Andy Beevers from Music Week felt the song "is a superb commercial garage out that was a club fave on US import. Given some mainstream radio play, it could well follow in the footsteps of 'Too Blind to See It' and 'Finally'." On the 1994 re-release, Alan Jones gave it four out of five and named it Pick of the Week, calling it a "glorious house anthem", adding, "Watch it fly." Seamus Quinn from NME named it Single of the Week, stating that the original 'King Street Mix' "is practically perfect: shuffling heavy drums and sub bass rhythm, brilliant horns, disco guitar licks and smooth organs. The happy "so in love" vocals are a dream." James Hamilton from the Record Mirror Dance Update remarked that "this Richie Jones produced breathily surging diva wailed garage shuffler" has the "current sound" with keyboards by Eric Kupper. Alex Kadis from Smash Hits wrote, "Well, it's a strapping dancerama of a song and deserves more recognition than it got last time around".

===Impact and legacy===
In 1995, British DJ Dave Lambert picked "Do You Want It Right Now" as one of his "classic cuts", calling it a "gorgeous garage classic. Perfect end of the night tune."
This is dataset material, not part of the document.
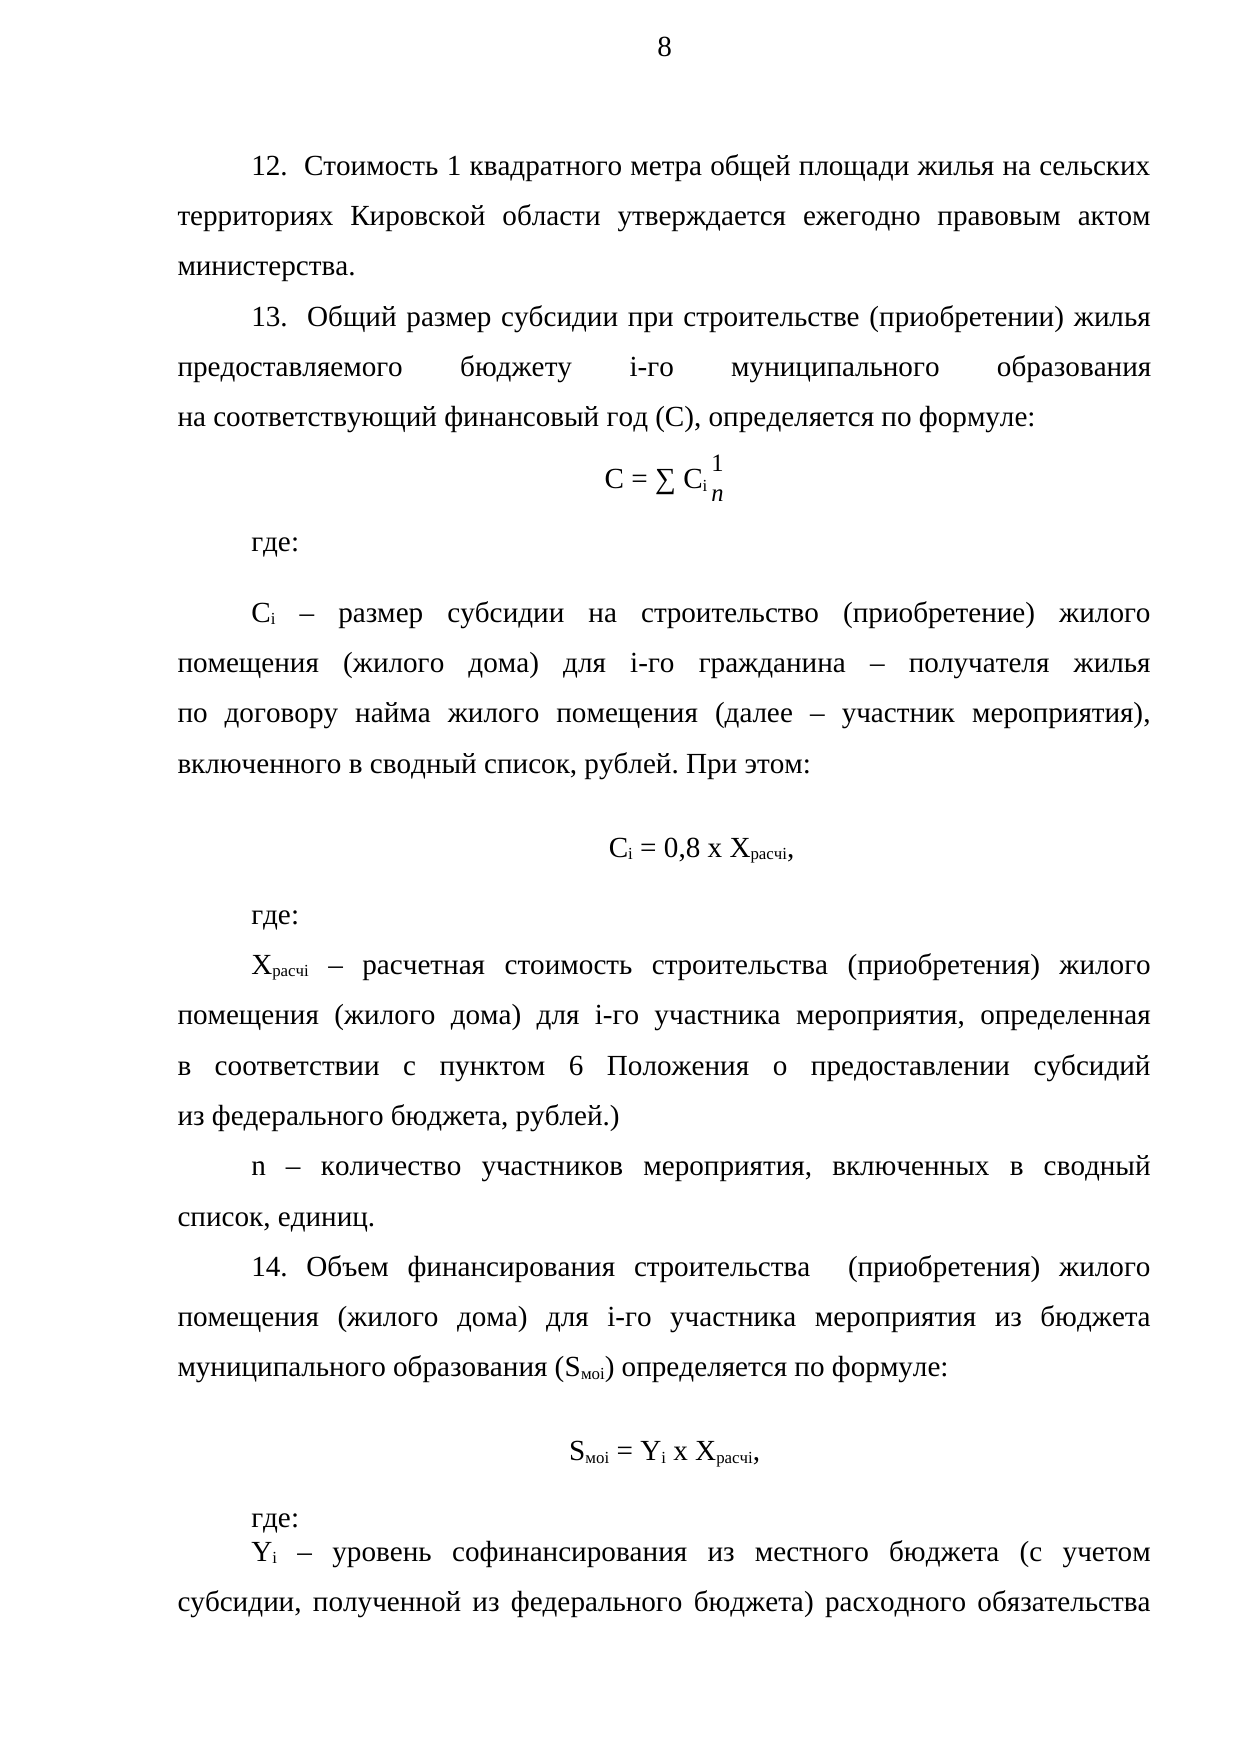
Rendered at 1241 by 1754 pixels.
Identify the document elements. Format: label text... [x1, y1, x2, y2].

In 1996, British DJ duo Sharp Boyz chose the track as one of their favourites. George Mitchell said, "It's a favourite of ours, the best vocal-with-piano track ever made. It's so uplifting, you never get tired of it. It gives me goose pimples."

===Track listing===

- 12", US (1991)
1. "Do You Want It Right Now" (King St. Mix) – 9:00
2. "Do You Want It Right Now" (Bump Mix) – 5:15
3. "Do You Want It Right Now" (Extended Club Mix) – 7:50
4. "Do You Want It Right Now" (Motion Beats) – 5:00
5. "Do You Want It Right Now" (Biti-Pella) – 3:10

- 12", UK (1992)
6. "Do You Want It Right Now" (King St. Mix) – 9:17
7. "Do You Want It Right Now" (Extended Club Mix) – 7:55
8. "Do You Want It Right Now" (Scream Up Mix) – 11:33
9. "Do You Want It Right Now" (Ministry Vocal Mix) – 6:48

- CD single, UK (1994)
10. "Do You Want It Right Now" (King Street Edit) – 4:05
11. "Do You Want It Right Now" (Richie's '94 Edit) – 4:24
12. "Do You Want It Right Now" (King Street Mix) – 9:19
13. "Do You Want It Right Now" (Richie's '94 MiX) – 9:18
14. "Do You Want It Right Now" ('94 Dub) – 7:33

- CD maxi, Europe (1994)
15. "Do You Want It Right Now" (King Street Edit) – 4:05
16. "Do You Want It Right Now" (Richie's '94 Edit) – 4:25
17. "Do You Want It Right Now" (King Street Mix) – 9:20
18. "Do You Want It Right Now" (Richie's '94 Mix) – 7:09

===Charts===

====Weekly charts====

| Chart (1992) | Peak position |
|---|---|
| Europe (European Dance Radio) | 17 |
| UK Singles (OCC) | 31 |
| UK Airplay (Music Week) | 23 |
| UK Dance (Music Week) | 2 |
| UK Club Chart (Music Week) | 1 |

| Chart (1994) | Peak position |
|---|---|
| Scotland (OCC) | 46 |
| UK Singles (OCC) | 26 |
| UK Dance (OCC) | 24 |
| UK Dance (Music Week) | 2 |
| UK Club Chart (Music Week) | 12 |

====Year-end charts====

| Chart (1992) | Position |
|---|---|
| UK Club Chart (Music Week) | 3 |

==Gat Decor version==
Gat Decor released an instrumental Ibiza anthem called "Passion" in 1992, it peaked at #29 on the UK Singles Chart. Four years later the instrumental was remixed and re-released as "Passion (Do You Want it Right Now Edit)" with the vocals by Beverly Skeete. This became the biggest hit version of "Do You Want it Right Now", peaking at #6 on the UK Singles Chart in March 1996.